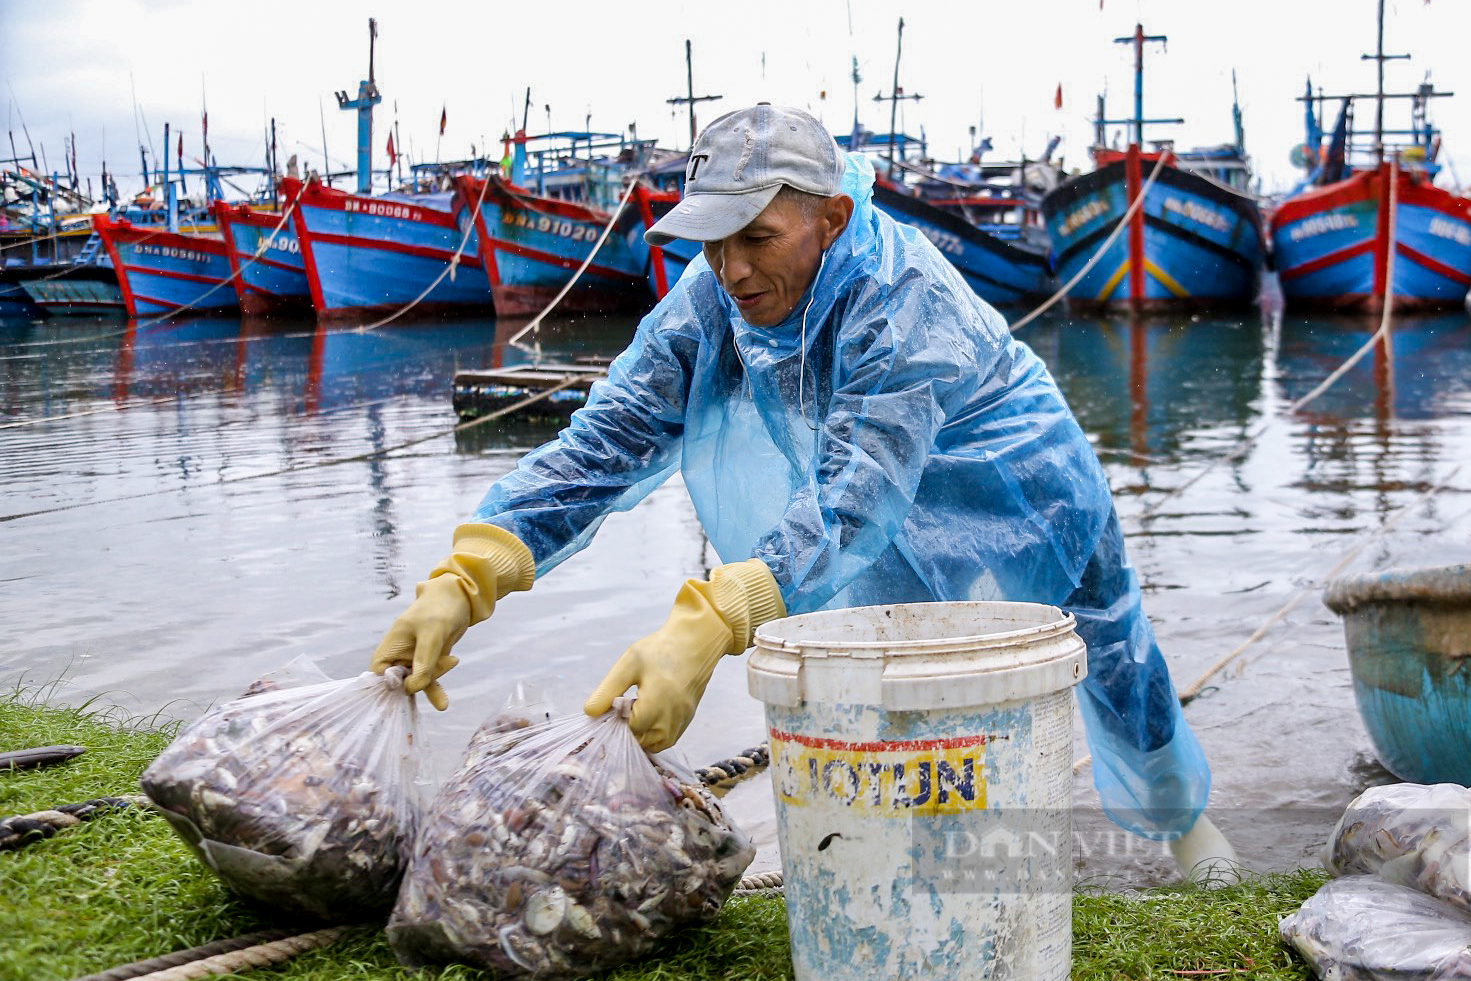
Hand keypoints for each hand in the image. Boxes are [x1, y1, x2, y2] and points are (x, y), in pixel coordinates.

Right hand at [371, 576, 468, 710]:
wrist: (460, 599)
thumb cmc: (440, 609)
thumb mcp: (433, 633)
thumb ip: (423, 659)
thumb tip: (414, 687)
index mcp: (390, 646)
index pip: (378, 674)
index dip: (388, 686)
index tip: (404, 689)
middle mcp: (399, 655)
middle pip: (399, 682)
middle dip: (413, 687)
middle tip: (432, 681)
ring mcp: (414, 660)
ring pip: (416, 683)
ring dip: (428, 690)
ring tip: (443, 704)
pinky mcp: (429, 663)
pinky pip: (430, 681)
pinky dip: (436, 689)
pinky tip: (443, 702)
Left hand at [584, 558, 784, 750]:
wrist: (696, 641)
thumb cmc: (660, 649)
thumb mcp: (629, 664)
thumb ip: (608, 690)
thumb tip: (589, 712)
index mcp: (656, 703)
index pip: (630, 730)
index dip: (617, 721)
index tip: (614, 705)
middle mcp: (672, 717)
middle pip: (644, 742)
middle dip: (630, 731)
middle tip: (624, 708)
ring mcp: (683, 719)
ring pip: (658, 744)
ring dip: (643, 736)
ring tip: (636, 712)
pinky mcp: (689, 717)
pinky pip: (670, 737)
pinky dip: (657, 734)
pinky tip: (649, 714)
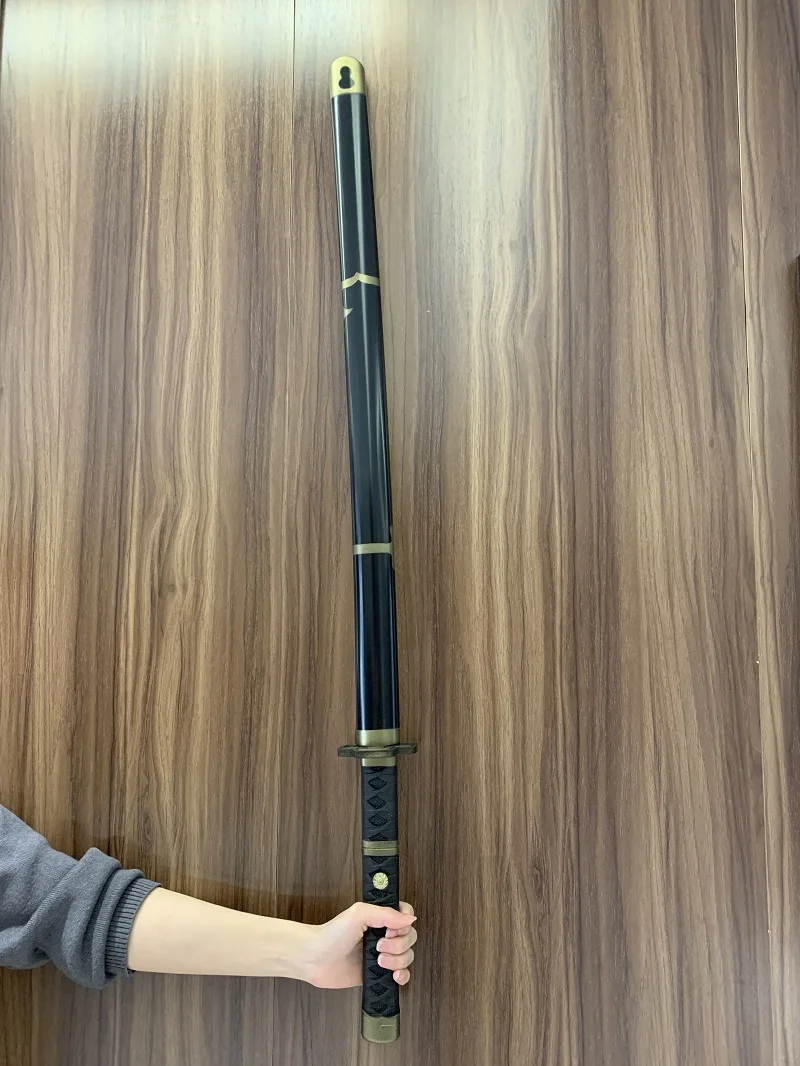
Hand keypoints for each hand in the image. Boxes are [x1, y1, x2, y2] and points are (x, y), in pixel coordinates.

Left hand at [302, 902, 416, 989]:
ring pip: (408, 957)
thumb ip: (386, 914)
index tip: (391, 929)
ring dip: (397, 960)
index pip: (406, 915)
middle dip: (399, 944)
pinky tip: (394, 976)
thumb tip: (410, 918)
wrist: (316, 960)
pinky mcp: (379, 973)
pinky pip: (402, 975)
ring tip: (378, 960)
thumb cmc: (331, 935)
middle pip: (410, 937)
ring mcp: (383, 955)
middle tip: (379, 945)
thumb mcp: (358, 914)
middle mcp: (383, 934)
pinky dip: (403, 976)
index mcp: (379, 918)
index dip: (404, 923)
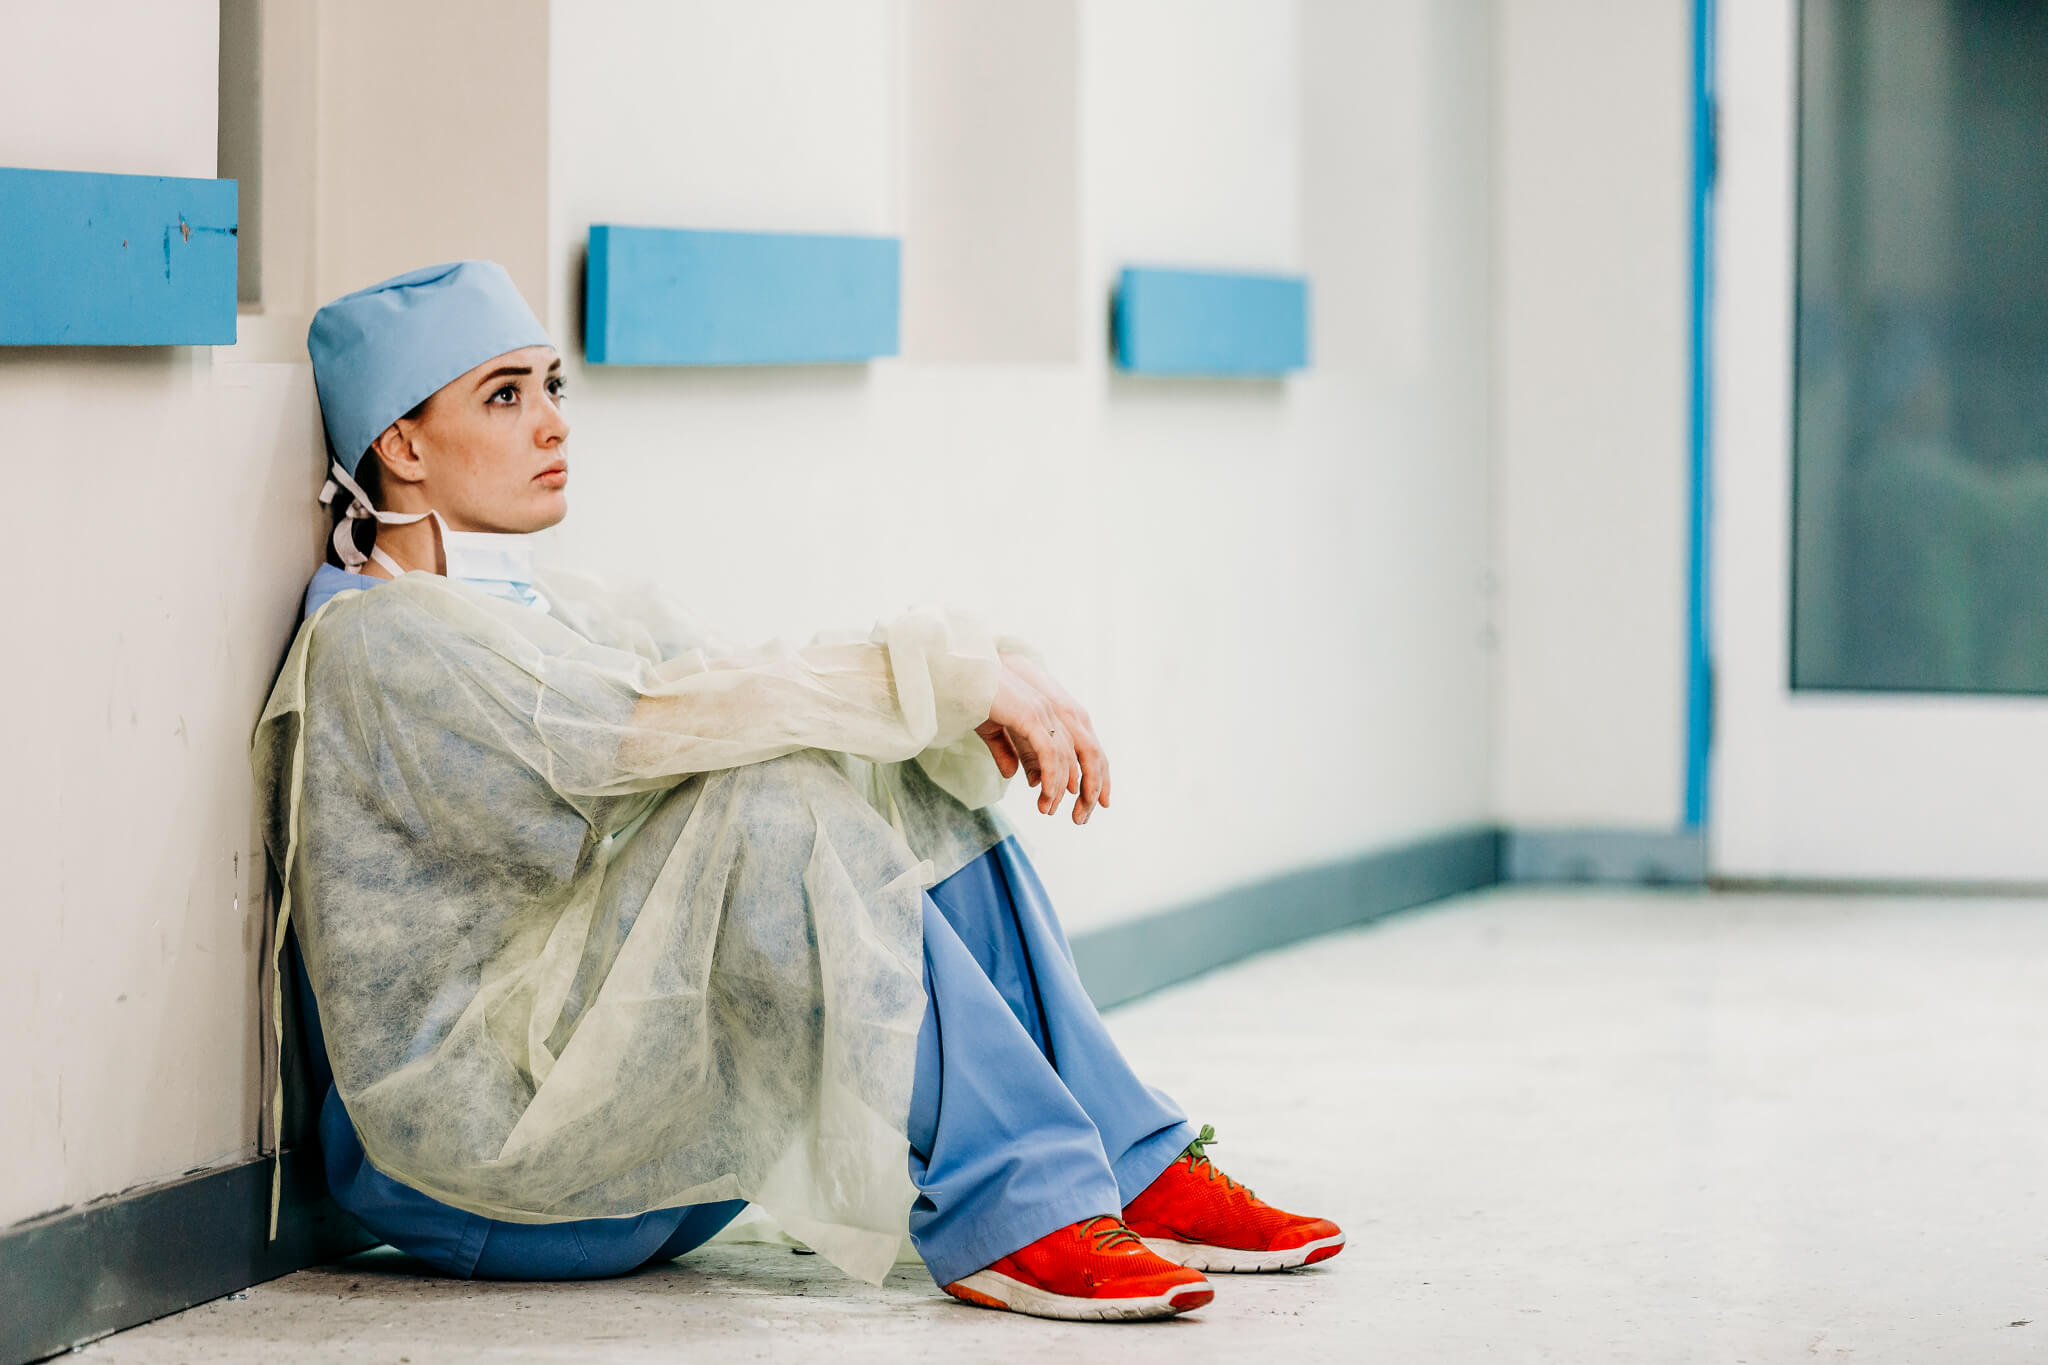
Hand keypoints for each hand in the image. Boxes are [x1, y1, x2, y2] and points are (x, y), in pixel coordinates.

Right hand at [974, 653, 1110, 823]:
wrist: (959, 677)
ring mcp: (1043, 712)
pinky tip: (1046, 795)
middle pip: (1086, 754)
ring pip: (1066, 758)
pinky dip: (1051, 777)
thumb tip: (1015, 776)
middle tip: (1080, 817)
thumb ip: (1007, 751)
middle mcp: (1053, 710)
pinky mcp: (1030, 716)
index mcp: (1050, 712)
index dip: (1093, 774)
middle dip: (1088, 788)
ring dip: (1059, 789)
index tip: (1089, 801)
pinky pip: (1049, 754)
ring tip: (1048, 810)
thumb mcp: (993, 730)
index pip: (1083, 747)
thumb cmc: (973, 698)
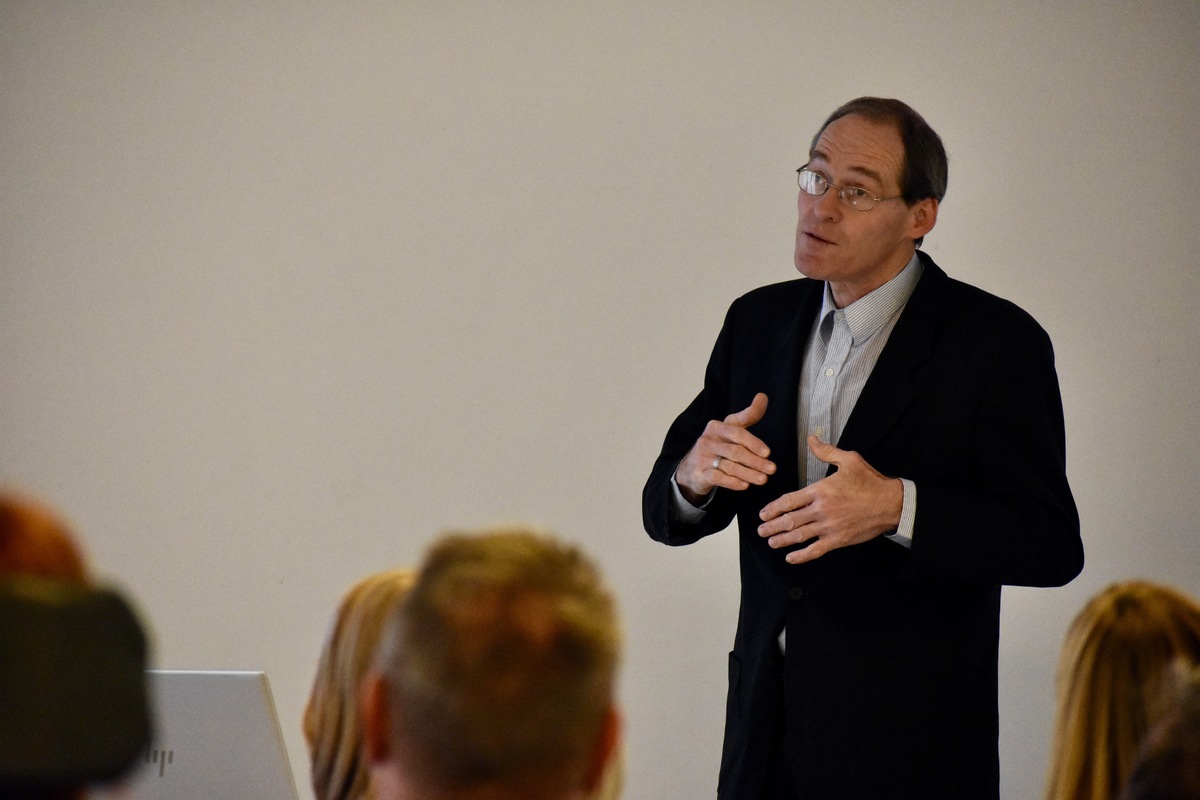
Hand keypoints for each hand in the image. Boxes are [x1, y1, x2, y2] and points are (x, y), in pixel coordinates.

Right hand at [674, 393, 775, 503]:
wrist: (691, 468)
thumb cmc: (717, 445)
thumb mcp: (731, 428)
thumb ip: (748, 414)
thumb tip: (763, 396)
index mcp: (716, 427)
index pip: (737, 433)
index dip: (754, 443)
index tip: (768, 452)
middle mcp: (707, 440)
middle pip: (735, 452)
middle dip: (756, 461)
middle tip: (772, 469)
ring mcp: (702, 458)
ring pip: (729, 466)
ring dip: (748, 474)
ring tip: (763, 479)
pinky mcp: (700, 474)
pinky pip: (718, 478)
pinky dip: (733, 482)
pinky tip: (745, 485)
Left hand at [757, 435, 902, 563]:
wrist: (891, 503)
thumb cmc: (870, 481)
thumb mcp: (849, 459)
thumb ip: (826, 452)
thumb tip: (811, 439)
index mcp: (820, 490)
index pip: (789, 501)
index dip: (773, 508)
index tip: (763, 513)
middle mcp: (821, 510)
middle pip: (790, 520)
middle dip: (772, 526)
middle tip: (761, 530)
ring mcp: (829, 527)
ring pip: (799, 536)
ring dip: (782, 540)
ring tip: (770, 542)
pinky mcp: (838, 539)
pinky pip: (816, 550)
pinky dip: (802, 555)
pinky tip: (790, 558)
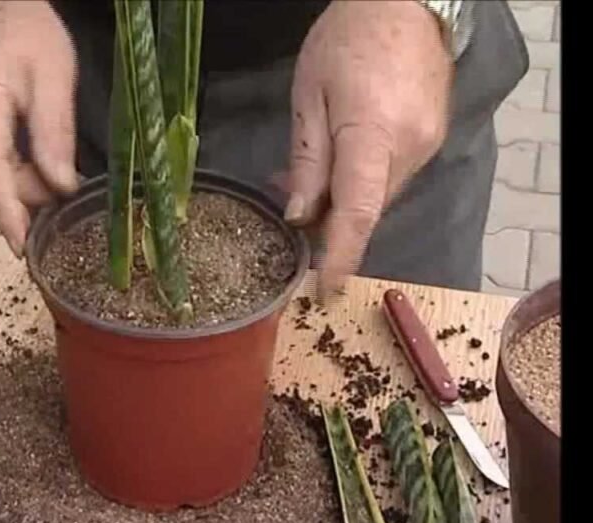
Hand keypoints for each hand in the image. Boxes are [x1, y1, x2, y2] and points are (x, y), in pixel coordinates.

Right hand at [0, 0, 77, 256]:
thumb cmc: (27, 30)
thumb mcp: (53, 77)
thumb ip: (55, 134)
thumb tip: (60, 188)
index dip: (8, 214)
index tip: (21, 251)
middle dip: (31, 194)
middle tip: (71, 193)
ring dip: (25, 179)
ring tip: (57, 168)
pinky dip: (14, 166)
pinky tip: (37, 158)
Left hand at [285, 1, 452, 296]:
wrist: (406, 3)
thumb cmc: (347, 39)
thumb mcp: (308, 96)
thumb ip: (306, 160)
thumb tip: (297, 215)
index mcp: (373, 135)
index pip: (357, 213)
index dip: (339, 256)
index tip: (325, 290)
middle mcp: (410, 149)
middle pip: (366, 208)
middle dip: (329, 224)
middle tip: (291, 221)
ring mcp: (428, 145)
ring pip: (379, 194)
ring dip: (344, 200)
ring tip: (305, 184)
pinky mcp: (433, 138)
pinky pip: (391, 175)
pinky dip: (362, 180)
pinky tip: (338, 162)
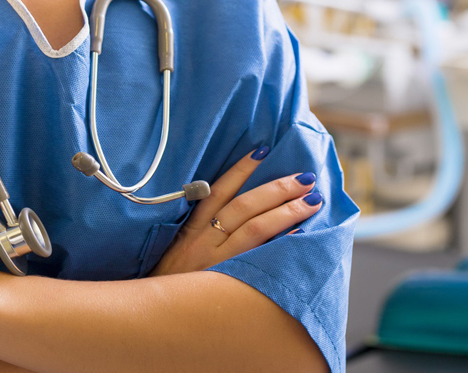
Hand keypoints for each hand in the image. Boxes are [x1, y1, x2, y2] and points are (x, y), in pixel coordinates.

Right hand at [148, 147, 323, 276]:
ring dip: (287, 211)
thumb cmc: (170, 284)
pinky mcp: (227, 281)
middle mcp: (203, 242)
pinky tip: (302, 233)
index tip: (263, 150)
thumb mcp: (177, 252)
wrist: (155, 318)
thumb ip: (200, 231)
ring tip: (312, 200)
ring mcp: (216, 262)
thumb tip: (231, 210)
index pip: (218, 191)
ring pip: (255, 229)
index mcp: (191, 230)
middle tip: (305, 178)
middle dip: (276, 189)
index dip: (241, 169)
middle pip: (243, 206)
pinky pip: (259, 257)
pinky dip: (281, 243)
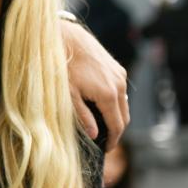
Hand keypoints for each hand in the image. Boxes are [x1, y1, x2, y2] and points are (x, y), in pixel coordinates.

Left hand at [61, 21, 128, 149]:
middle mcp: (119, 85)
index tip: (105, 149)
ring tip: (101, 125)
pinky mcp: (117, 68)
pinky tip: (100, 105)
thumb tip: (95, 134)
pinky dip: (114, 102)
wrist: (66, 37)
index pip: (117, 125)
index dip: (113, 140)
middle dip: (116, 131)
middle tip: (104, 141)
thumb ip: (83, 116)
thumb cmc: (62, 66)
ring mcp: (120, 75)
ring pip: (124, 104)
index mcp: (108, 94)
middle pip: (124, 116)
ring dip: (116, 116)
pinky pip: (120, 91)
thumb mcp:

▶ [What to work on]
Among the entries above, the line containing "middle pip: (1086, 754)", the line containing "middle dip: (1088, 788)", and all lines between them are to be restated word for word; nothing else belongs in the reply.

▶ [Exercise output]
middle pip: (1086, 754)
ring pip: (1066, 758)
pinky dip: (1051, 777)
thumb tip: (1015, 776)
middle tip: (1080, 817)
thumb ip: (1007, 751)
middle mcp: (1053, 710)
pinky mcp: (1030, 716)
index mcp: (1050, 712)
index dip: (1093, 774)
middle dip: (1088, 788)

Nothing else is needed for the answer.